**EXCERPTED PASSAGE**
──────────────────────────────
TTS models trained on Open Bible datasets for low-resource languages.
This repo uses Git submodules (e.g. F5-TTS), which are not fetched by default when cloning. You need to initialize them explicitly
# Clone with submodules
git clone --recurse-submodules https://github.com/davidguzmanr/open-bible-models.git
# Or, if already cloned without submodules
git submodule update --init --recursive
# To pull the latest changes
git pull --recurse-submodules
We use F5-TTS to train text-to-speech models from scratch on per-language Bible audio data.
cd F5-TTS
conda env create -f environment.yaml
conda activate F5-TTS
pip install -e .
The prepare_data.py script automates the full pipeline: metadata creation, audio preprocessing, vocabulary generation, training parameter estimation, and config generation.
cd F5-TTS
# Single language (downloads from Hugging Face)
python prepare_data.py --languages Yoruba
# Multiple languages, each trained separately
python prepare_data.py --languages Yoruba Ewe Hausa
# Multilingual (combine into one dataset and one config)
python prepare_data.py --languages Yoruba Ewe Hausa --multilingual
# Filter to a specific testament for one or more languages
python prepare_data.py --languages Yoruba --filter-testament '{"Yoruba": "New Testament"}'
python prepare_data.py --languages Yoruba Ewe Hausa --multilingual --filter-testament '{"Yoruba": "New Testament"}'
By default, audio data is downloaded from davidguzmanr/open-bible-resources on Hugging Face.
──────────────────────────────
**RAW DATA**

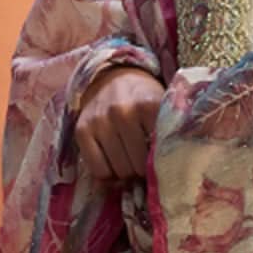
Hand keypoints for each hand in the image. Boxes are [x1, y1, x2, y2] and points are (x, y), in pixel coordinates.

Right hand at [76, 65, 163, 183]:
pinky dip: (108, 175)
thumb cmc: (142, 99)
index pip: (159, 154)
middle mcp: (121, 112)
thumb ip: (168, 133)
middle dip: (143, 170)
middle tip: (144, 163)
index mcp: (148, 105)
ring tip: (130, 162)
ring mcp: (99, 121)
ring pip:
──────────────────────────────
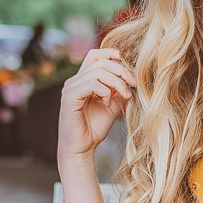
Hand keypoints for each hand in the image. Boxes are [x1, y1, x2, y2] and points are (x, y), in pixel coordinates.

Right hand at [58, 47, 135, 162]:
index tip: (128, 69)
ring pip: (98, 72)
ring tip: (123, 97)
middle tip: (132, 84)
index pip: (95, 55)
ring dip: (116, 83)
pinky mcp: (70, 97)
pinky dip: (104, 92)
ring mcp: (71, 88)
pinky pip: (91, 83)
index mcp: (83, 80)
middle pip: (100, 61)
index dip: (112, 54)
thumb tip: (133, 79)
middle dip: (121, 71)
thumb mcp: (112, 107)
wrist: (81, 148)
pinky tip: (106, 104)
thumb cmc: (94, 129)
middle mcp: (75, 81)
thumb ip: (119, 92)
──────────────────────────────
**QUESTIONS TO ANSWER**
[1] Recast the paragraph of the Open Bible TTS guide that begins "The prepare_data.py script automates" as a bulleted list, keeping every step it names.
[2] Extend the Open Bible TTS guide by a short passage that picks up right after its final sentence.

**RESULTS BY TASK**
[1]
The prepare_data.py script automates the full pipeline:
- metadata creation
- audio preprocessing
- vocabulary generation
- training parameter estimation
- config generation

[2]
For each language it:
- Downloads wav files from Hugging Face.
- Runs
prepare_csv_wavs.pyto produceraw.arrow,duration.json, andvocab.txt - Verifies the generated vocabulary
- Estimates training epochs based on dataset size and target updates
- Generates a Hydra config at
src/f5_tts/configs/F5TTS_v1_Base_Open_Bible_{Lang}.yaml
Key options:
| Flag | Default | Description |
|---|---|---|
--hf-repo |
davidguzmanr/open-bible-resources |
Hugging Face dataset repo |
--max-duration |
15 | Discard audio files longer than this many seconds; 0 to disable |
--target-updates |
500,000 | Total training updates to target |
--batch-size-per-gpu |
28,000 | Frame budget per GPU batch |
--max-samples |
32 | Max sequences per batch |
--num-gpus |
1 | Number of GPUs (affects epoch calculation) |
--workers |
4 | Threads for audio preprocessing |
--skip-preprocess |
off | Skip prepare_csv_wavs.py if already done |
--multilingual |
off | Combine all languages into one dataset and config |
--filter-testament |
null |
JSON dict mapping language names to testament strings (e.g. '{"Yoruba": "New Testament"}'); languages not listed use all data |
After data preparation, launch training with the generated config:
cd F5-TTS
# Single GPU
accelerate launch --mixed_precision bf16 \
src/f5_tts/train/train.py \
--config-name F5TTS_v1_Base_Open_Bible_Yoruba.yaml
# Multi-GPU (e.g. 2 GPUs)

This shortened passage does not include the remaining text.